Sketch: What hope for democracy when consensus breaks out?

Click to follow
The Independent Online

It is not the proper function of politicians to agree. Yes, the public disapproves when they argue, but that is what they supposed to do in a democracy. If you wanted to watch politicians agreeing, you could have tuned into the 18th Congress of the Chinese Communist Party a fortnight ago.

But agree they did. George Osborne had done a good job of preventing the name of the new Governor of the Bank of England from leaking to the press, so for once, MPs heard it first. They loved that. It made them feel that the Chancellor thinks that they matter. Piling on the flattery, Mr Osborne also announced that the new Governor, Mark Carney, is prepared to be questioned by the Treasury select committee before taking up in the job, as if MPs were part of the decision-making progress.

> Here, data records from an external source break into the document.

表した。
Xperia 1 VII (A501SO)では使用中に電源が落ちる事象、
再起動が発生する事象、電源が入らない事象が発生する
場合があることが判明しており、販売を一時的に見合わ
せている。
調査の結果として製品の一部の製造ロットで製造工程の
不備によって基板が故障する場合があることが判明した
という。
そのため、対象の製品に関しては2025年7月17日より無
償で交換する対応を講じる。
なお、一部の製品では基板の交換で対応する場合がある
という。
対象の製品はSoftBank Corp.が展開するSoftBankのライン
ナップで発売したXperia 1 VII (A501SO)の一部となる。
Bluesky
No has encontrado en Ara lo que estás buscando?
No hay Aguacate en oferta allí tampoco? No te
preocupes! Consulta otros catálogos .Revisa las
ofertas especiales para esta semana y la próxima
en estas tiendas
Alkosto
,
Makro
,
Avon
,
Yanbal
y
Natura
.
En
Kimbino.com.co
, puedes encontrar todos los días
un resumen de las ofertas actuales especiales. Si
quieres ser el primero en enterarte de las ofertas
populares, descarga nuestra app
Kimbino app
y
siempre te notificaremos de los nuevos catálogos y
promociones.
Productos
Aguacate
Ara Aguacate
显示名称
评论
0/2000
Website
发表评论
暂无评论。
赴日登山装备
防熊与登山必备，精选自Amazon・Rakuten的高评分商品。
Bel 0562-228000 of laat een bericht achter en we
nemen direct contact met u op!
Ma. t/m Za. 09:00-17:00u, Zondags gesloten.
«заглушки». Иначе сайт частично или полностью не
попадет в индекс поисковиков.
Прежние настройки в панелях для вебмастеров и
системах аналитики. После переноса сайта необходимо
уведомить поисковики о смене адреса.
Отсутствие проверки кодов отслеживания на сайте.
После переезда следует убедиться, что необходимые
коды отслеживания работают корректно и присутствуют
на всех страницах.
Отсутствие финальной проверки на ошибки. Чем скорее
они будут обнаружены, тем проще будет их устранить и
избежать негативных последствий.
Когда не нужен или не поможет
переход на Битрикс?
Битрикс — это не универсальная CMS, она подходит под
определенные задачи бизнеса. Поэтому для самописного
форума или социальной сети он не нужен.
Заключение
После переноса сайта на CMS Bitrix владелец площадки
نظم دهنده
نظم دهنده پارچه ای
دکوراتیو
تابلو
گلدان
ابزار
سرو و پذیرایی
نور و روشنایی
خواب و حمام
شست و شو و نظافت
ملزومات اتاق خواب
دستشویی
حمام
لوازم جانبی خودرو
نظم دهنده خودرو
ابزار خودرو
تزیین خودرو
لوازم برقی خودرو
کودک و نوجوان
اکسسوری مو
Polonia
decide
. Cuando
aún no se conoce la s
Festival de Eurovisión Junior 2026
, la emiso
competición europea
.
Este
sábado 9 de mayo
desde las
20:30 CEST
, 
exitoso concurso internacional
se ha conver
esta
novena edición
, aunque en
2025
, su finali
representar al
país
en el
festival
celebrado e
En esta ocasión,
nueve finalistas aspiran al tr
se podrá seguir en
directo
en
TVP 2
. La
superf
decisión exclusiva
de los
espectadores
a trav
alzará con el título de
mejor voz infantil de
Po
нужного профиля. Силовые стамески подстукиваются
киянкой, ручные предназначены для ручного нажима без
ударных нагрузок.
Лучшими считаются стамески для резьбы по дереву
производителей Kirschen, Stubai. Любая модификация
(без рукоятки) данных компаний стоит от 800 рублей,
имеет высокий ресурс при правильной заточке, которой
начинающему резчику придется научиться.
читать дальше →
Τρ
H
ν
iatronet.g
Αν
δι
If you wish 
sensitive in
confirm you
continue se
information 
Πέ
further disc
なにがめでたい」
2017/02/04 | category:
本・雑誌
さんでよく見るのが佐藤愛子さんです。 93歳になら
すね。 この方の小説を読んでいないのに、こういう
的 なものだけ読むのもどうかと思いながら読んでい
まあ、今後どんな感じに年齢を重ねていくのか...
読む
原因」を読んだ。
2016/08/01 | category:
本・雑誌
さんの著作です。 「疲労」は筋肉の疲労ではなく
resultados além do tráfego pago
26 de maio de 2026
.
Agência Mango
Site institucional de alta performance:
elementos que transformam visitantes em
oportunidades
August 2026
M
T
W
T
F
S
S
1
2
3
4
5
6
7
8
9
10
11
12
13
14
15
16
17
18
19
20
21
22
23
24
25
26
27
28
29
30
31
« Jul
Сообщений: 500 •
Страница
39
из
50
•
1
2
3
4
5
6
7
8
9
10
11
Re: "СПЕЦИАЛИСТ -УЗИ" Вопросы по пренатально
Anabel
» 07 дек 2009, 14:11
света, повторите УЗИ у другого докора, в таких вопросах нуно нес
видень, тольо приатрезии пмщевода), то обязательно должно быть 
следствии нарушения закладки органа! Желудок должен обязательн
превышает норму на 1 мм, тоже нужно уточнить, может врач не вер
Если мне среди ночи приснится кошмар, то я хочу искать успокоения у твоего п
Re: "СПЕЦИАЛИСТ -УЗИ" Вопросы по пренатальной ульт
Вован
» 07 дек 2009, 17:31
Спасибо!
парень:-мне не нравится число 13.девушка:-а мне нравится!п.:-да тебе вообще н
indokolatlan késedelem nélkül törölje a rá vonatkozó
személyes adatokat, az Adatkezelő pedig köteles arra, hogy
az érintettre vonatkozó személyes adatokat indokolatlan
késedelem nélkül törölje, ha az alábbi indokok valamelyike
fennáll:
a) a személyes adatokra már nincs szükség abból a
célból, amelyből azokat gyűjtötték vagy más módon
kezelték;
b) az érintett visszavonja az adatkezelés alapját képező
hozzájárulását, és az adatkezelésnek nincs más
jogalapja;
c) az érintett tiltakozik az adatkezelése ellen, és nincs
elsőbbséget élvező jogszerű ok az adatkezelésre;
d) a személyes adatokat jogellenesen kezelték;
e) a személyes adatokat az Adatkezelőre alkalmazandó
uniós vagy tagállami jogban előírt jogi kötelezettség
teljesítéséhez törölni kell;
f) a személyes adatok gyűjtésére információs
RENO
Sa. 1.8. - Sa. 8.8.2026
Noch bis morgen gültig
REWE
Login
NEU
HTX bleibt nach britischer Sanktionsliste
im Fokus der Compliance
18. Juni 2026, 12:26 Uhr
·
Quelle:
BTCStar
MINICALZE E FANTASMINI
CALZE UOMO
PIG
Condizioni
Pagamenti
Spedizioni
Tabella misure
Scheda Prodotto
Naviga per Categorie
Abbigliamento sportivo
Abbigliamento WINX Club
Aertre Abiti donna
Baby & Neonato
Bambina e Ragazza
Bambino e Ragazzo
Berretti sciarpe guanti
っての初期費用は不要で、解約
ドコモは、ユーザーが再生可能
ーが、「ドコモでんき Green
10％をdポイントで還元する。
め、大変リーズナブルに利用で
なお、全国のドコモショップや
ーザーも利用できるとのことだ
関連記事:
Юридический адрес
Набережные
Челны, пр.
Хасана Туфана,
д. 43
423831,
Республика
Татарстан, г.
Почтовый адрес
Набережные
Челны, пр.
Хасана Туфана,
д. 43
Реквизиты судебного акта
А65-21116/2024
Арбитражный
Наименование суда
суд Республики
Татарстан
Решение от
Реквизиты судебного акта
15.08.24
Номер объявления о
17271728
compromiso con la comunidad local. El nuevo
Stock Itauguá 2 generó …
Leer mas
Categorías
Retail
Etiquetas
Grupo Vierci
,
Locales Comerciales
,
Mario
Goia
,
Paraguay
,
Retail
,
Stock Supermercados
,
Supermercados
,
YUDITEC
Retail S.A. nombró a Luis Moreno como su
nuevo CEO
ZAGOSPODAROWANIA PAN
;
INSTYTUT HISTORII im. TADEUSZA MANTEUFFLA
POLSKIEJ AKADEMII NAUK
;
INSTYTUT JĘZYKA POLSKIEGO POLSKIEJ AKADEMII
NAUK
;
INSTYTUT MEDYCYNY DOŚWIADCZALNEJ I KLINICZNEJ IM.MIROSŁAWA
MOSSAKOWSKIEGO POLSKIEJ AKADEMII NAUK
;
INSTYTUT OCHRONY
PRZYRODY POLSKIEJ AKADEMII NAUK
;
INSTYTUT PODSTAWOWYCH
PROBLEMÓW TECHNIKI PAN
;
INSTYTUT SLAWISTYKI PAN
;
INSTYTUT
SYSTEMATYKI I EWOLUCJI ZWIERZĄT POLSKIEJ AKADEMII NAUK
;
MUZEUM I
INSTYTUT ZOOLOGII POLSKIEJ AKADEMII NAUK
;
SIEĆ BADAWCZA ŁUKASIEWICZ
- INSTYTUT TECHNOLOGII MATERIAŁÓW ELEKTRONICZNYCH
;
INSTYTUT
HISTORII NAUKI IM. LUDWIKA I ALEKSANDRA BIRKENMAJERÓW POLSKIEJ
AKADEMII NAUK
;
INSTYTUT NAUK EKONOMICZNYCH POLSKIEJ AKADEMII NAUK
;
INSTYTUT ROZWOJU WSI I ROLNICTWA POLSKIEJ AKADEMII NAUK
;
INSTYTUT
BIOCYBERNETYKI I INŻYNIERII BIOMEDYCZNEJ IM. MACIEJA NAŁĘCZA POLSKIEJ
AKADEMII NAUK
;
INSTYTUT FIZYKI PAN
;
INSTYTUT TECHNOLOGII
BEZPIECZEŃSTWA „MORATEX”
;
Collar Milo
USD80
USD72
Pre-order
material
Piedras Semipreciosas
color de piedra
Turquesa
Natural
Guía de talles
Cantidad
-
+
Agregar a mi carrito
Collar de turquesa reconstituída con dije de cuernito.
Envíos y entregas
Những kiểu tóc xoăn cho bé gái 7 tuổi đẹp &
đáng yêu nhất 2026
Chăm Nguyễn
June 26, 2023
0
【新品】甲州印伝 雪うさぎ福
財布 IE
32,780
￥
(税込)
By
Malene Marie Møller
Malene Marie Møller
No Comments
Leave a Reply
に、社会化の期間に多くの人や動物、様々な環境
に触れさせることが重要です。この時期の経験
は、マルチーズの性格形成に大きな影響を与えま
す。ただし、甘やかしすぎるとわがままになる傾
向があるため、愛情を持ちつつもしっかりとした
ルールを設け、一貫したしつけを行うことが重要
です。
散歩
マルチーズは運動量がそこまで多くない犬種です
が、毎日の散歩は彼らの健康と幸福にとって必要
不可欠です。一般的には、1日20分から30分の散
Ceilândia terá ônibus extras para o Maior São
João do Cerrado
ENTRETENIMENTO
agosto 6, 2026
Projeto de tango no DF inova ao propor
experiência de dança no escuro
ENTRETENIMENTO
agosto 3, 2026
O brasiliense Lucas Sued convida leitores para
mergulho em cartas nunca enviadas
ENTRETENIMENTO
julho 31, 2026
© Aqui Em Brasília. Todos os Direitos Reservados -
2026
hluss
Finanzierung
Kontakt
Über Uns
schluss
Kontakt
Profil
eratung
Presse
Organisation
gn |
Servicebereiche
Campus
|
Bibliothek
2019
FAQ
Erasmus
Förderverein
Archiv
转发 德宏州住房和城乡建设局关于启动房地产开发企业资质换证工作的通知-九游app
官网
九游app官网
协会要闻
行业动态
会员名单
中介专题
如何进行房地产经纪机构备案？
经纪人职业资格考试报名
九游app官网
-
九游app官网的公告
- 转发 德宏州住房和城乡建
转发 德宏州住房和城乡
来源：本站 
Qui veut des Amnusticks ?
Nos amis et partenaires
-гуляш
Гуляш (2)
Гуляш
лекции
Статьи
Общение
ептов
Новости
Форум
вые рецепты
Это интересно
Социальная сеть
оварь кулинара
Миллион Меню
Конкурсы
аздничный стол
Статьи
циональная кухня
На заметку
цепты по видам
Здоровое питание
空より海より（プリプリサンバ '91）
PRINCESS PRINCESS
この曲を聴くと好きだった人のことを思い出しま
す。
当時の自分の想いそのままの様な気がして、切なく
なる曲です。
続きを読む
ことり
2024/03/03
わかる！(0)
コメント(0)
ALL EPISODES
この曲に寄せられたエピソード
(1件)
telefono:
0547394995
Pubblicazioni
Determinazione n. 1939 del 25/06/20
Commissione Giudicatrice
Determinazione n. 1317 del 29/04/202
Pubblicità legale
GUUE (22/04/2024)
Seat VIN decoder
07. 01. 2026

Moreover, Ed Balls was so pleased that someone he knows has landed an important job that he abandoned his usual role of sitting on the front bench making annoying hand gestures to wind up ministers. Instead, he praised the Chancellor.

As he spoke, you could see John Redwood, the brains of the Tory party's anti-EU, free-market wing, nodding in agreement. George Osborne was so pleased he talked about wanting to bottle up this consensus for future use. When all the politicians agree like this, it can only portend disaster.

After the Chancellor – or Posh Boy Two, as Nadine Dorries thinks of him – came the turn of Posh Boy One. David Cameron reporting back from a Brussels summit ought to be an occasion for faction-fighting all round, with the Prime Minister receiving at least as much aggro from his own side as from the Opposition, but it just was not like that. Mr Cameron had left Brussels without signing an agreement that nobody thought he should have signed. Ed Miliband did his half-hearted best to disagree, but there was nothing much to disagree about.

The one moment when the exchange threatened to come alive was when Michael Fabricant, the Conservative vice-chairman whose suggestion of an electoral pact with Ukip was revealed in yesterday's Independent, stood up to raucous cheers. He pointedly congratulated David Cameron on forming a "pact" with Germany and like-minded EU members, and David Cameron pointedly congratulated him on getting the vote out in Corby. That is the town where the Tories have lost a seat to Labour for the first time in 16 years: but at least they kept Ukip down in third place.